• _Task_
Could you write out every line of text in the listing below word for word, leaving out the pictures?

• _Given entries_
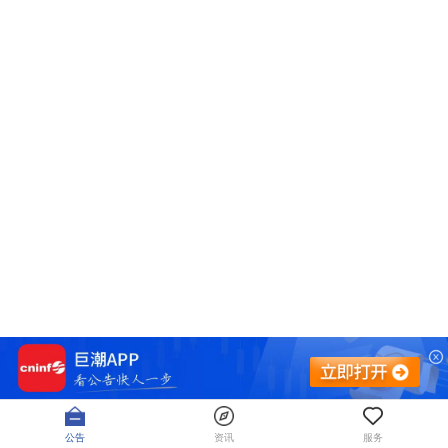
公告
资讯
服务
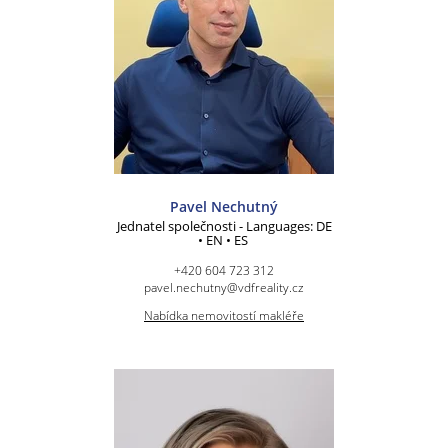
Pavel Nechutný
Jednatel společnosti - Languages: DE
• EN • ES
+420 604 723 312
pavel.nechutny@vdfreality.cz
Nabídka nemovitostí makléře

• _Result_
公告
资讯
服务
Pavel Nechutný
Jednatel společnosti - Languages: DE
• EN • ES
+420 604 723 312
pavel.nechutny@vdfreality.cz
Nabídka nemovitostí makléře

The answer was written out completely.